◆ Exercise
Extend the blog post about building stands for the barrels, starting right after its final sentence and keeping the writer's casual voice.

◆ Excerpted passage
Tuesday, 17 May 2016
Vaulted cellar 2, part 3: plastering done
A quick video-only update this time. After all the fun with the barrels (which are still holding water, you'll be pleased to know), I got back to the cellar and finished the plastering off. Now to sort out the floor.
Monday, 2 May 2016
Barrels stands and first fill.
These barrels have become something of a fixation over the past week, as I wanted to get them into a state fit for long term storage, it several senses of the word. First, I needed to build stands to store them on, and preferably be able to move them around once filled, as I don't have a fixed home for them just yet. Luckily, materials are usually not a problem, as I don't like throwing our old timber, as long as they are not worm-eaten at least.
For the first one, I used some old 10x12cm roof beams to make a very simple construction, but perhaps unnecessarily complicated when it came to carving our the curve of the barrel.
The whole thing was easily put together with 12 large screws, so it ain't going to fall apart any time soon.
But chopping out the curve across a 10cm wide block was not as precise as I would have liked. It took several rounds of adjustment, and going a bit deeper, till I got a nice, even fit and support all round.
And the barrel fits well. The only possible issue is that as the barrels are oval, the centre of gravity is quite high, so there is a tipping point, if it tilts too far in one direction. I figured then when filled, it will weigh the guts of 180kg, so should be resistant to moving too much, but some day, I'll line the curves with rubber, to give extra resistance.
For the second one, I went with a slightly simpler design in terms of work, at least, though the construction was a little more complicated. In this case, I used 3cm thick oak boards that came from the old cow stalls, and the 10x12 roof beams.
I carefully measured the curve of the barrel, using a spirit level, a try square and a ruler, and marked this on the board. I then set the angle of the barrel base on a jigsaw and simply cut it out. There were some minor adjustments to be made, again with the jigsaw, but this was much quicker than hacking stuff out with a semi-blunt chisel. With a bit of rudimentary joint work, the pieces were ready to assemble, but they just needed a bit of cleaning.
Cue one of my favourite tools, the Makita brush sander, without which, the old beams in the house would not be so pretty. It's a great tool for cleaning wood, without removing too much material, as can be seen in the before and after shots below.
And it was done. A little help with a mallet, and the pieces are tight and stable, and it feels like the deeper curves hold the barrel better.
All that was missing were the wheels, which were duly purchased and fitted the next day. Each can support 60kg, so I thought that should be ok.

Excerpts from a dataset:
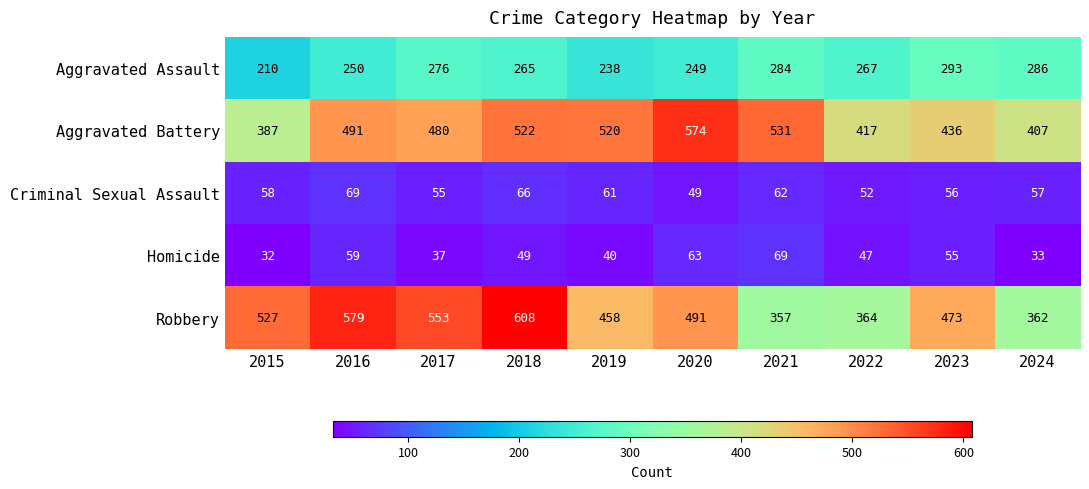

What is the approximate value of Aggravated Battery at 2024?

407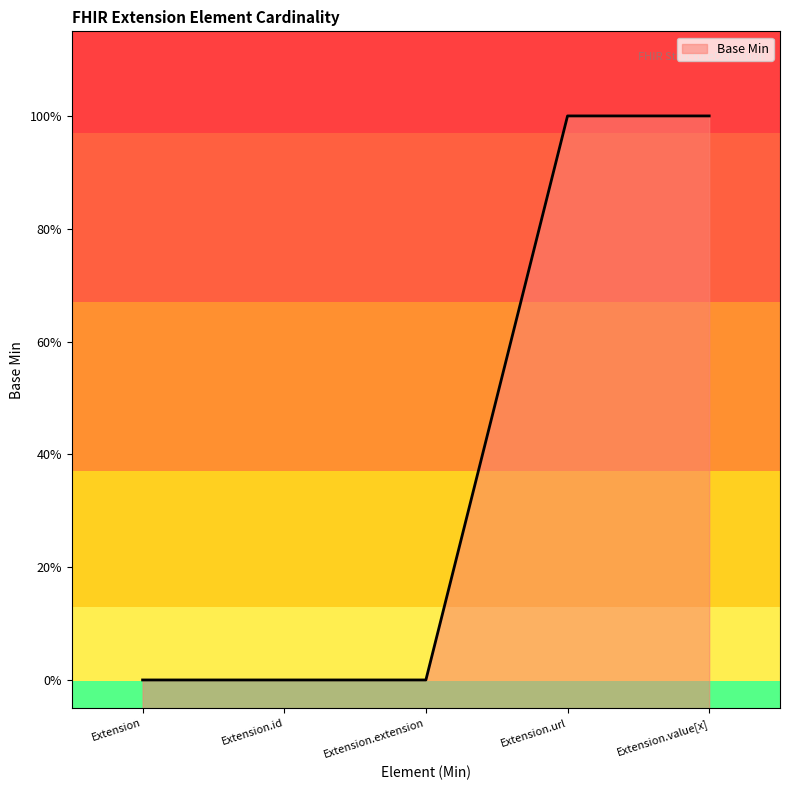

Rank the categories by value from lowest to highest.

Extension, Extension.id, Extension.extension, Extension.url, Extension.value[x]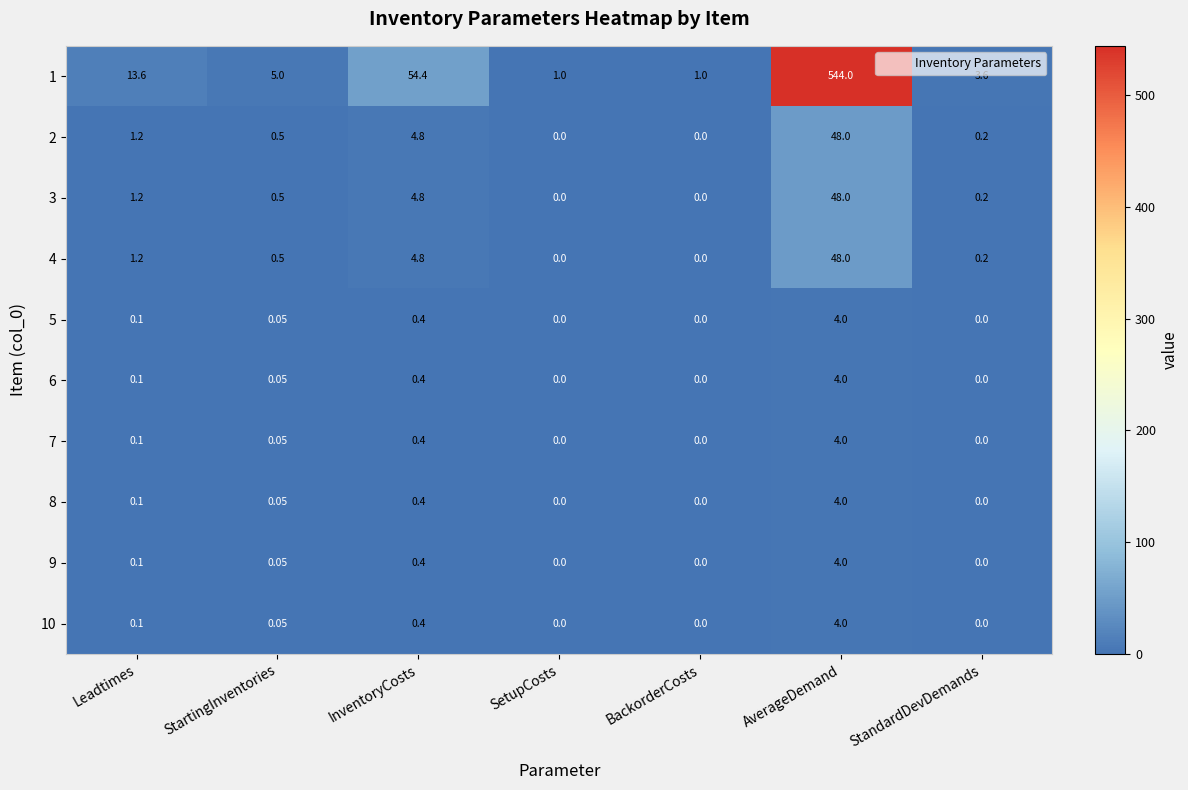

Which label corresponds to the largest value in the chart?

AverageDemand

◆ Reply
The next step, which I couldn't wait for, was to seal the doors and fill the barrels with a solution of Potassium Metabisulphite and Citric Acid. Sounds dangerous...
When I got the barrels, there was a greasy substance all over the doors that I later figured was a paraffin-based sealant called, appropriately enough, Fasstürdichte, or barrel door sealant. I bought a new block of this online, along with the campden and citric acid, which are both used in wine-making, so it was a one-stop shop. The doors themselves were in fairly good condition, with the exception of the little cover blocks, that served to act as a lid for the brass T-piece that goes through the door, allowing a nut to pull the door into the hole, thus giving a tight seal. The blocks were a bit tired-looking, and the brass pieces dull, with a little green in places, so I gave them all a good going over. Although I was tempted to make new blocks from pieced of oak I have in store, I was unsure if this would be introducing something "foreign" to the barrels, so stayed with what they came with.
First, a light sanding spruced the blocks up.
The insides of the doors also got a light sanding, to remove the old sealant too, and ensure an even surface before screwing the cover blocks on again.
The brass T-pieces also got a bit of a polishing with fine sandpaper, so they looked almost new...
almost...
The next morning, after getting the wheels and attaching them, it was time to close the doors. I hadn't googled about how to do this, so based the process completely on what I had seen when taking the things apart.
First, I cheated a little and used a section of silicone hose to act as a seal between the brass threaded rod and the door itself. One was a little loose in the hole, so this worked well, and I felt it was better than using insulation tape, which was previously wrapped around the rod.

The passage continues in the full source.